Lawmakers are pushing for more resources for the New York State Office of Court Administration to strengthen the system in preparation for an influx of cases with this week's opening of the one-year look-back window for adult survivors of sexual assault.

Starting Thursday, or Thanksgiving Day, adult survivors of sexual abuse can file civil lawsuits against their abusers, regardless if the statute of limitations has expired, under the Adult Survivors Act for past abuse that happened after the age of 18. 

"It takes time to process trauma of this nature," said sponsor Sen. Brad Hoylman, a Democrat from Manhattan. "We should all give thanks to these courageous survivors for coming forward and really changing the dynamic around these conversations about sexual abuse."

Earlier this year, Gov. Kathy Hochul signed Hoylman's bill, which is modeled after the Child Victims Act.

This Thursday, adult survivors of sexual abuse can file civil lawsuits against their abusers regardless if the statute of limitations has expired.
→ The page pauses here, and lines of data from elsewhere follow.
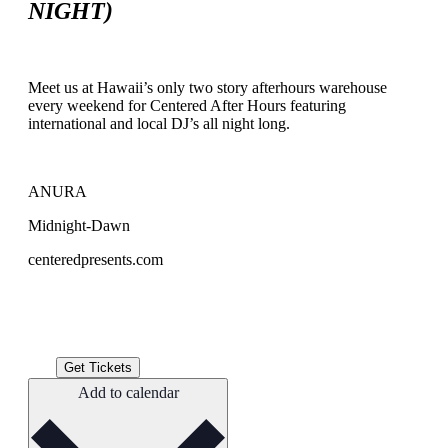
NIGHT)
Meet us at Hawaii’s only two story afterhours warehouse
every weekend for Centered After Hours featuring
international and local DJ’s all night long.
ANURA
Midnight-Dawn
centeredpresents.com
Get Tickets
Add to calendar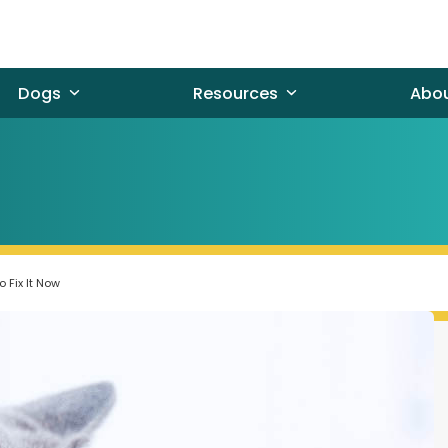
Dogs
Resources
Abo
 Fix It Now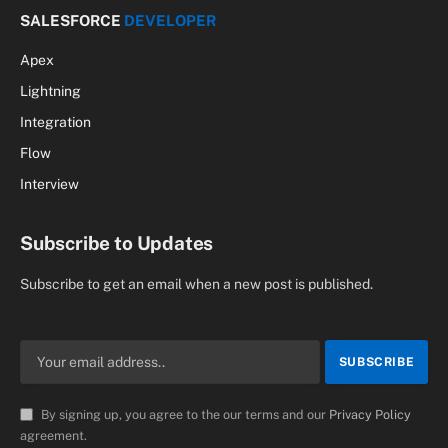
Flow
Interview
Subscribe to Updates
Subscribe to get an email when a new post is published.
By signing up, you agree to the our terms and our
Privacy Policy
agreement.
© 2026 SalesforceCodex.com. Designed by
Vagmine Cloud
Solution
.
Privacy Policy
Terms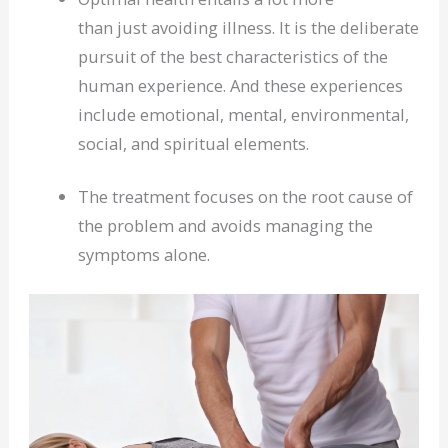
than just avoiding illness. It is the deliberate
pursuit of the best characteristics of the
human experience. And these experiences
include emotional, mental, environmental,
social, and spiritual elements.
The treatment focuses on the root cause of
the problem and avoids managing the
symptoms alone.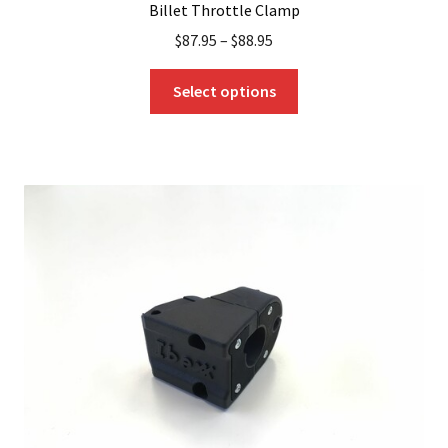
Billet Throttle Clamp
$
87.95
–
$
88.95
This
Select options
product
has
multiple
variants.
The
options
may
be
chosen
on
the
product
page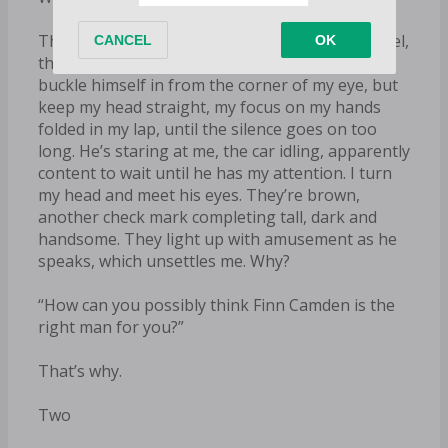
The door handle clicks and he’s behind the wheel,
the engine purring a second later. I watch him
buckle himself in from the corner of my eye, but
keep my head straight, my focus on my hands
folded in my lap, until the silence goes on too
long. He’s staring at me, the car idling, apparently
content to wait until he has my attention. I turn
my head and meet his eyes. They’re brown,
another check mark completing tall, dark and
handsome. They light up with amusement as he
speaks, which unsettles me. Why?
“How can you possibly think Finn Camden is the
right man for you?”
That’s why.
Two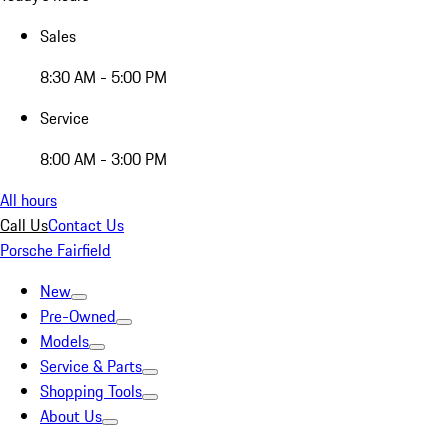
Sales
8:30 AM - 5:00 PM
Service
8:00 AM - 3:00 PM
All hours
Call Us
Contact Us
Porsche Fairfield
New
Pre-Owned
Models
Service & Parts
Shopping Tools
About Us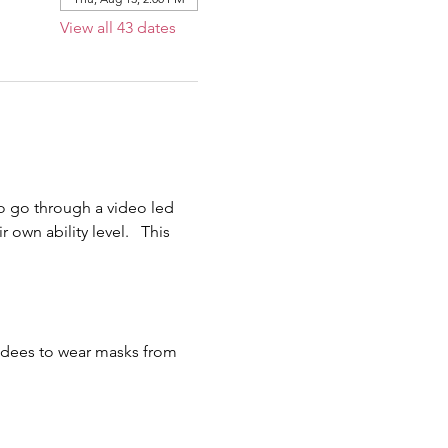
View all 43 dates
o go through a video led 
own ability level.   This 
endees to wear masks from 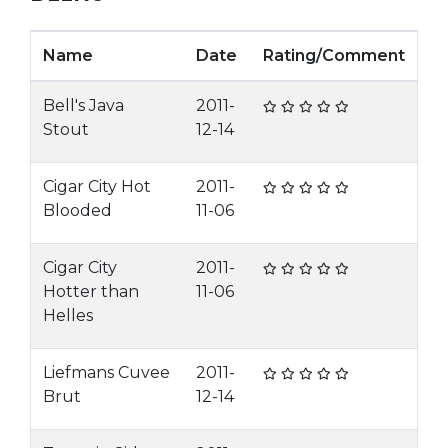
Name
Date
Rating/Comment
Bell's Java
2011-
Stout
12-14
Cigar City Hot
2011-
Blooded
11-06
Cigar City
2011-
Hotter than
11-06
Helles
Liefmans Cuvee
2011-
Brut
12-14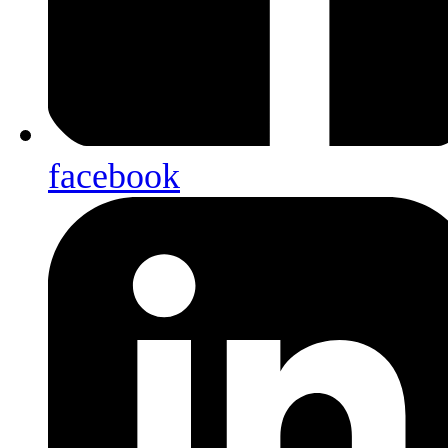
facebook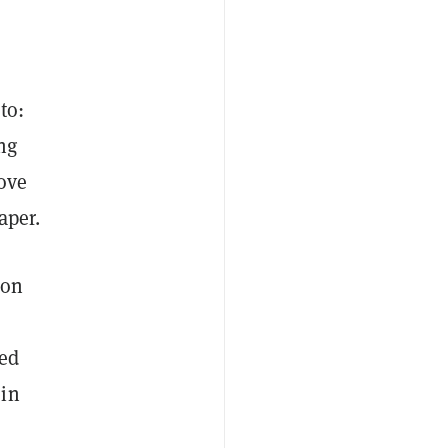
to:
ng
move
aper.
 on
ed
 in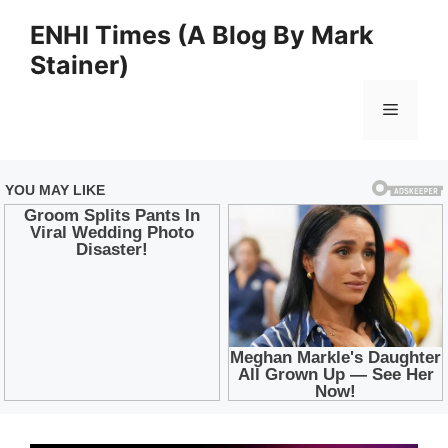
Skip
ENHI Times (A Blog By Mark
to
Stainer)
content
Menu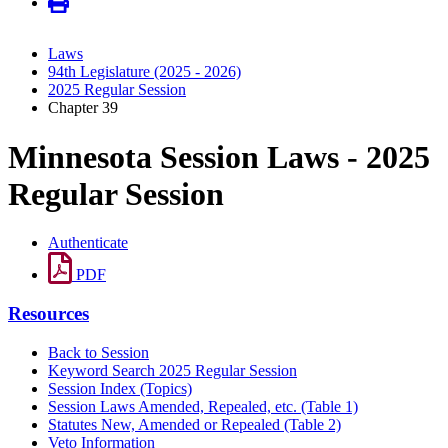
Laws
94th Legislature (2025 - 2026)
2025 Regular Session
Chapter 39
Minnesota Session Laws - 2025
Regular Session
Authenticate
PDF
Resources
Back to Session
Keyword Search 2025 Regular Session
Session Index (Topics)
Session Laws Amended, Repealed, etc. (Table 1)
Statutes New, Amended or Repealed (Table 2)
Veto Information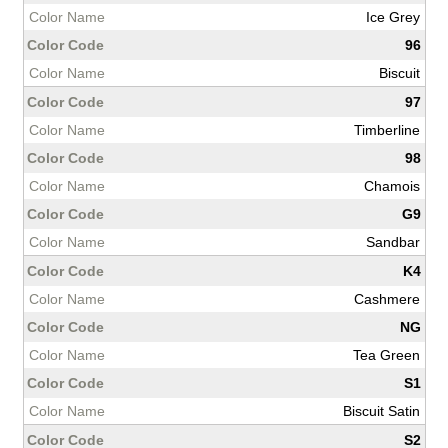
Ice Grey
96
Biscuit
97
Timberline
98
Chamois
G9
Sandbar
K4
Cashmere
NG
Tea Green
S1
Biscuit Satin
S2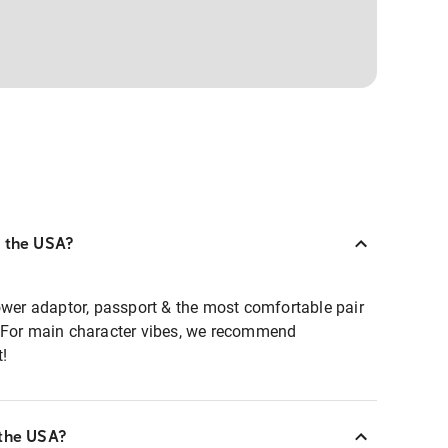
o the USA?
ower adaptor, passport & the most comfortable pair
. For main character vibes, we recommend
t!
 the USA?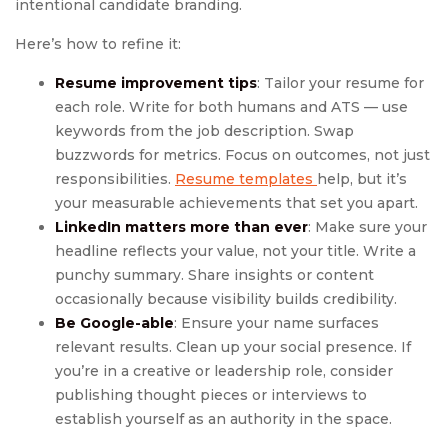
intentional candidate branding.
Here’s how to refine it:
Resume improvement tips
: Tailor your resume for
each role. Write for both humans and ATS — use
keywords from the job description. Swap
buzzwords for metrics. Focus on outcomes, not just
responsibilities.
Resume templates
help, but it’s
your measurable achievements that set you apart.
LinkedIn matters more than ever
: Make sure your
headline reflects your value, not your title. Write a
punchy summary. Share insights or content
occasionally because visibility builds credibility.
Be Google-able
: Ensure your name surfaces
relevant results. Clean up your social presence. If
you’re in a creative or leadership role, consider
publishing thought pieces or interviews to
establish yourself as an authority in the space.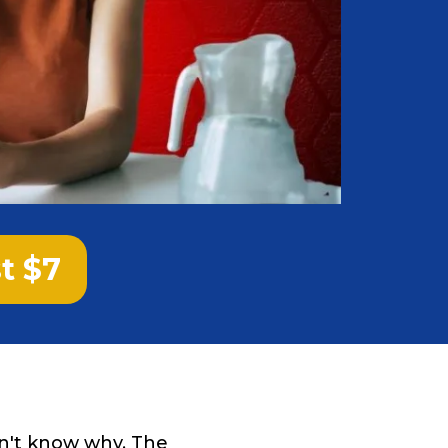
st $7
on't know why. The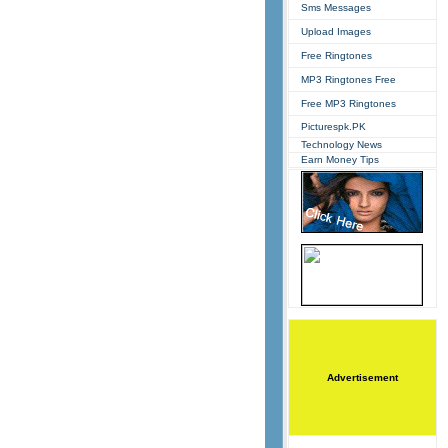
Sms Messages
Upload Images
Free Ringtones
MP3 Ringtones Free
Free MP3 Ringtones
Picturespk.PK
Technology News
Earn Money Tips
Advertisement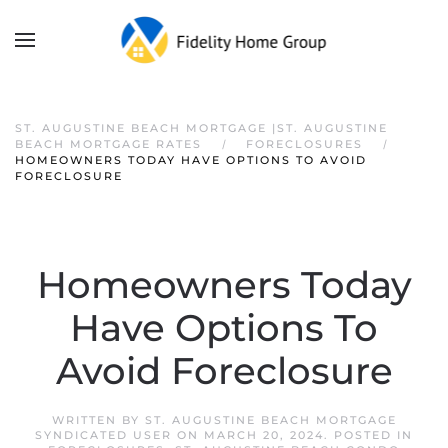
ST. AUGUSTINE BEACH MORTGAGE |ST. AUGUSTINE
BEACH MORTGAGE RATES
FORECLOSURES
HOMEOWNERS TODAY HAVE OPTIONS TO AVOID
FORECLOSURE
Homeowners Today
Have Options To
Avoid Foreclosure
WRITTEN BY
ST. AUGUSTINE BEACH MORTGAGE
SYNDICATED USER
ON
MARCH 20, 2024
. POSTED IN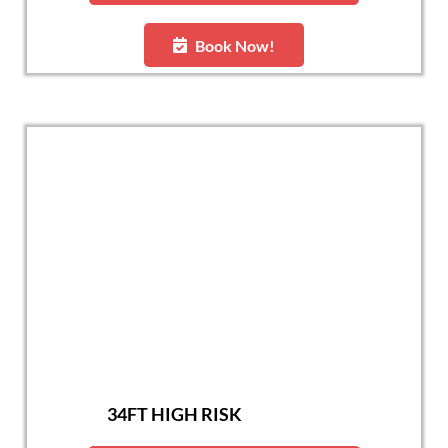
Book Now!
34FT HIGH RISK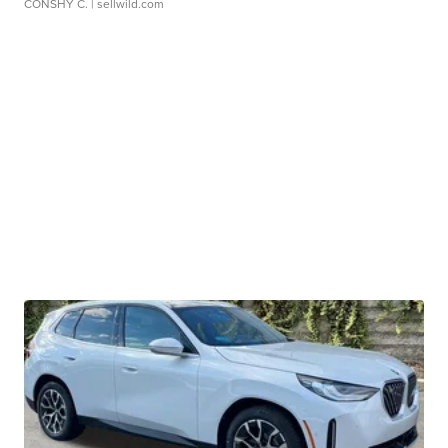
CONSHY C.
| sellwild.com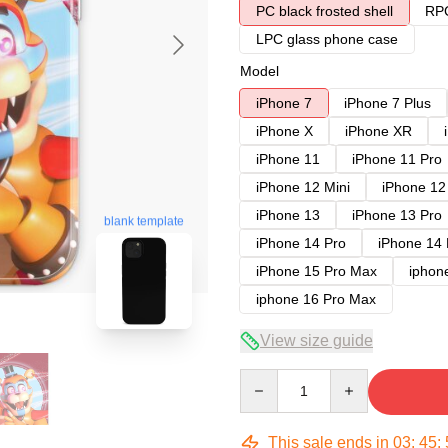
PC black frosted shell
RPC
LPC glass phone case
Model
iPhone 7
iPhone 7 Plus
iPhone X
iPhone XR
iPhone 11
iPhone 11 Pro
iPhone 12 Mini
iPhone 12
iPhone 13
iPhone 13 Pro
blank template
iPhone 14 Pro
iPhone 14
iPhone 15 Pro Max
iphon
iphone 16 Pro Max
View size guide
Quantity
This sale ends in
03
:
45
: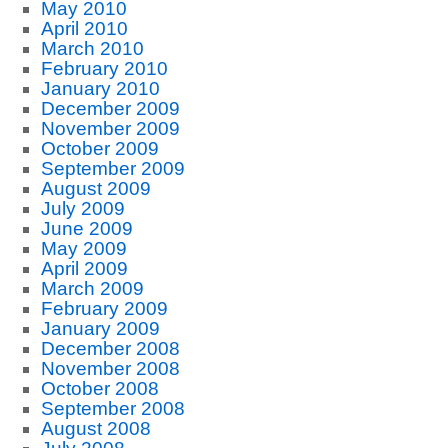
May 2010
April 2010
March 2010
February 2010
January 2010
December 2009
November 2009
October 2009
September 2009
August 2009
July 2009
June 2009
May 2009
April 2009
March 2009
February 2009
January 2009
December 2008
November 2008
October 2008
September 2008
August 2008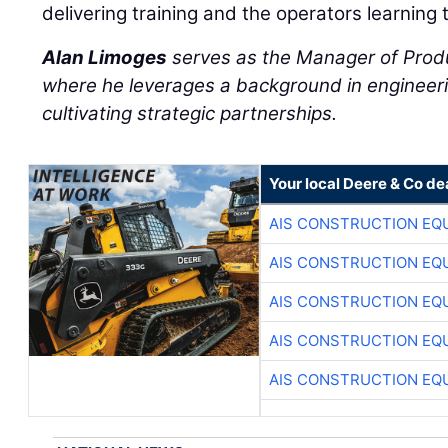
delivering training and the operators learning 
Alan Limoges
serves as the Manager of Prod
where he leverages a background in engineeri
cultivating strategic partnerships.
Your local Deere & Co de
AIS CONSTRUCTION EQ
AIS CONSTRUCTION EQ
AIS CONSTRUCTION EQ
AIS CONSTRUCTION EQ
AIS CONSTRUCTION EQ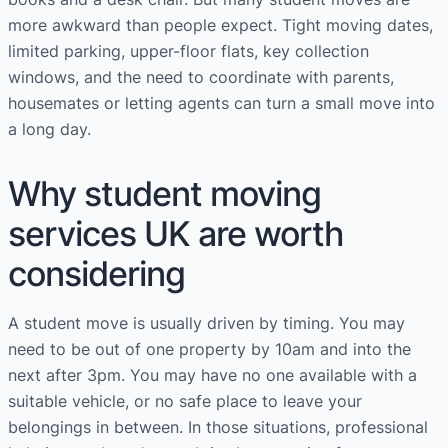
more awkward than people expect. Tight moving dates,
limited parking, upper-floor flats, key collection
windows, and the need to coordinate with parents,
housemates or letting agents can turn a small move into
a long day.
Why student moving
services UK are worth
considering
A student move is usually driven by timing. You may
need to be out of one property by 10am and into the
next after 3pm. You may have no one available with a
suitable vehicle, or no safe place to leave your
belongings in between. In those situations, professional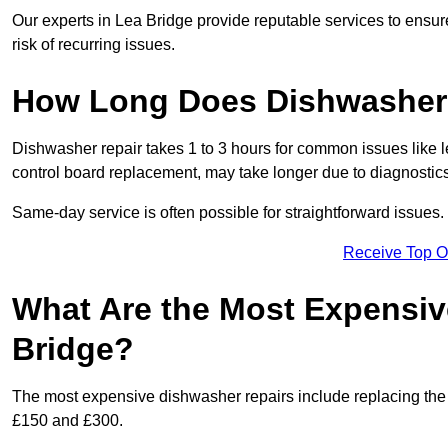
Our experts in Lea Bridge provide reputable services to ensure
risk of recurring issues.
How Long Does Dishwasher 
Dishwasher repair takes 1 to 3 hours for common issues like 
control board replacement, may take longer due to diagnostics 
Same-day service is often possible for straightforward issues.
Receive Top O
What Are the Most Expensiv
Bridge?
The most expensive dishwasher repairs include replacing the 
£150 and £300.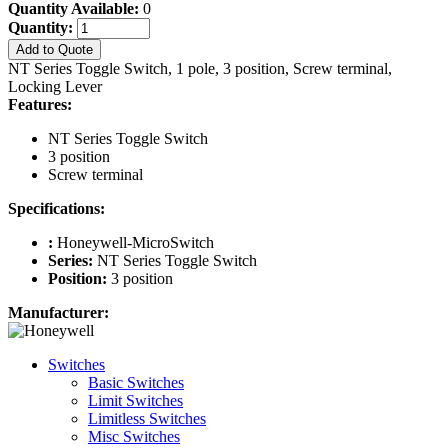
Quantity Available:
0
Quantity:
Add to Quote
NT Series Toggle Switch, 1 pole, 3 position, Screw terminal,
Locking Lever
Features:
NT Series Toggle Switch
3 position
Screw terminal
Specifications:
:
Honeywell-MicroSwitch
Series:
NT Series Toggle Switch
Position:
3 position
Manufacturer:
Switches
Basic Switches
Limit Switches
Limitless Switches
Misc Switches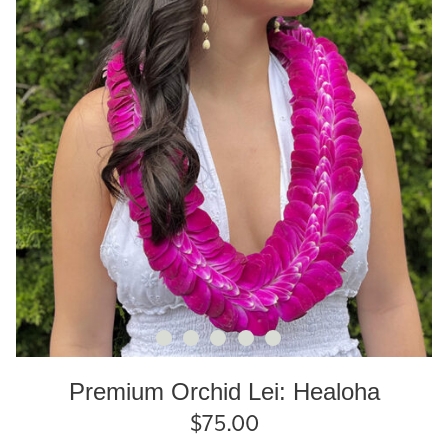
Premium Orchid Lei: Healoha
$
75.00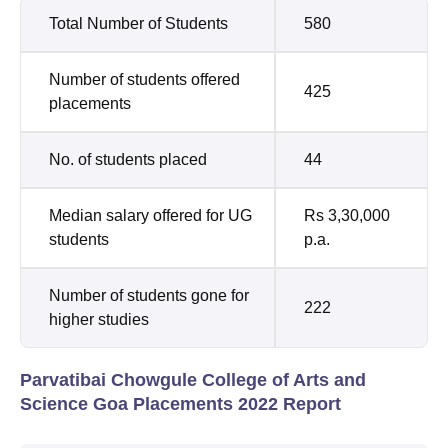
Total Number of Students
580
Number of students offered
425
placements
No. of students placed
44
Median salary offered for UG
Rs 3,30,000
students
p.a.
Number of students gone for
222
higher studies
Parvatibai Chowgule College of Arts and
Science Goa Placements 2022 Report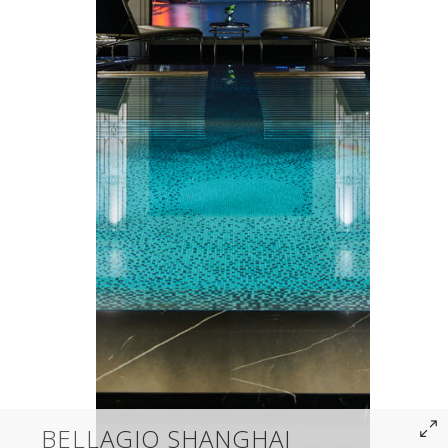
BELLAGIO SHANGHAI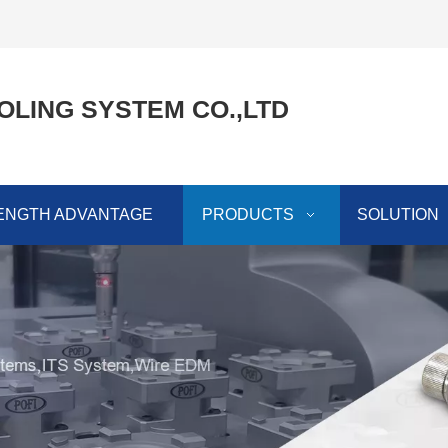
OLING SYSTEM CO.,LTD
ENGTH ADVANTAGE
PRODUCTS
SOLUTION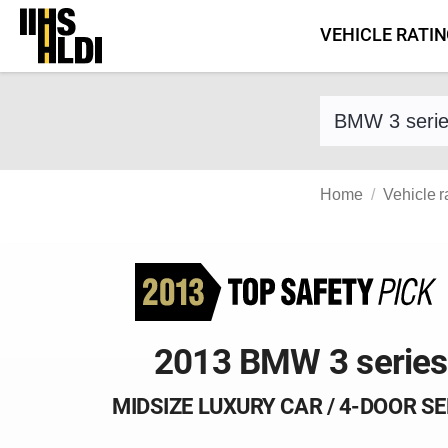
Skip
VEHICLE RATI
to
content
Find a vehicle 
Home
Vehicle r
2013 BMW 3 series
MIDSIZE LUXURY CAR / 4-DOOR S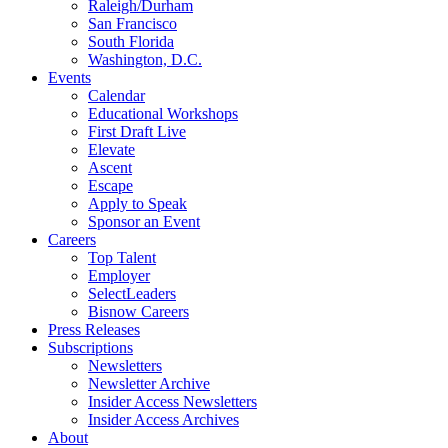
Raleigh/Durham
San Francisco
South Florida
Washington, D.C.
Events
Calendar
Educational Workshops
First Draft Live
Elevate
Ascent
Escape
Apply to Speak
Sponsor an Event
Careers
Top Talent
Employer
SelectLeaders
Bisnow Careers
Press Releases
Subscriptions
Newsletters
Newsletter Archive
Insider Access Newsletters
Insider Access Archives
About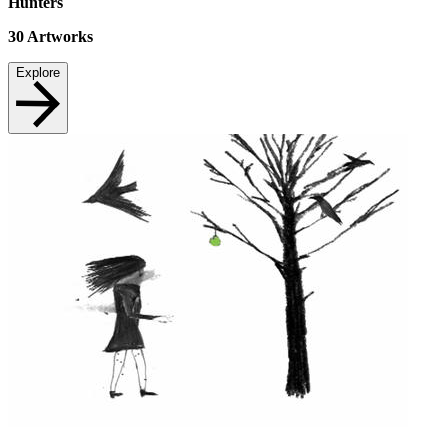
Hunters
30
Artworks
Explore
They'll have this chance for one year, or until the look-back window closes Nov. 23, 2023.

At least 755 formerly incarcerated women are ready to file suit, preparing to file as soon as the window opens this week and lead an effort against the culture of sexual abuse suffered in New York prisons and jails.

"In order to get your power back, your voice back and that sense of self-worth, self-esteem, self-value, is to stand up for yourself, right?" asked Donna Hylton, a formerly incarcerated woman from New York City. "It's not easy."

Hylton was incarcerated in Bedford Hills Correctional facility, New York's largest female prison, on murder and kidnapping charges for 27 years. She's the CEO of A Little Piece of Light — an organization that helps women impacted by the criminal justice system.

She's weighing her legal options to file a case under the Adult Survivors Act, and recounted some of her traumatic experiences behind bars Monday.

"Three months into me being there, I was approached as well by captain," Hylton said. "And so it started basically from the door."

Hylton is not one of the 755 women poised to file her case this week. She expects it will be the beginning of thousands of others who will come forward, but have suffered in silence.

The state Department of Corrections & Community Supervision does not comment on pending or potential litigation.

"DOCCS has zero tolerance for sexual abuse, sexual harassment and unauthorized relationships," according to a statement from the department Monday. "The department thoroughly investigates all reports of sexual victimization, including unauthorized relationships, and retaliation against any individuals who report incidents or cooperate with those investigations. Staff have an affirmative duty to report any knowledge, suspicion, or information regarding an incident of sexual abuse or sexual harassment, and any unauthorized relationship. Individuals who violate department rules are disciplined by the department and when there is evidence that a crime was committed, DOCCS refers those cases for criminal prosecution to the fullest extent permitted by law."

DOCCS officials are working to upgrade correction officers' body-worn cameras and significantly expand the deployment of these devices, according to the department.

The department updated its Sexual Victimization Prevention and Response policies earlier this year to enhance procedures for post-incident review of cases involving sexual abuse and “unauthorized relationships,” among other improvements, according to DOCCS.

Most DOCCS facility staff have been trained with a refresher Sexual Victimization Prevention and Response refresher course about how to interrupt behavior that leads to sexual victimization in the past six months, with a goal to train remaining staff by the end of the year. 

Hoylman sponsored the Adult Survivors Act to allow survivors the chance to seek justice with a civil suit against their individual abuser, or related entity where the abuse took place.

"If the state is involved in these matters, so be it," the senator said of potential consequences for the state. "This is a reckoning that needs to happen at every level of our society, and that includes our government and would include the state of New York."

More than 10,000 survivors of child sexual abuse filed cases under the Child Victims Act. That lookback window closed last year. 

Officials with the state Office of Court Administration will request priorities for the state budget during negotiations with lawmakers early next year. Hoylman is eager to see what resources, funding and staffing the department says it needs to accommodate the additional caseload. He says he'll fight for more funding in the 2023-24 budget to ensure success for adult survivors. 

"The Legislature will need to provide that funding to make sure these cases proceed smoothly," he said.

Hoylman also co-sponsors legislation to create a fund to help survivors secure legal representation. He's open to discussing those separate funds in the state's next financial plan.

The bill has highlighted such abuse rampant within the modeling and athletics industries, the medical field and others.

"I'm very gratified that so many survivors stepped forward and were courageous and shared their stories with my colleagues in Albany and really propeled this legislation forward," Hoylman said. "The reason we're here today is that they spoke up, which, was not an easy thing to do."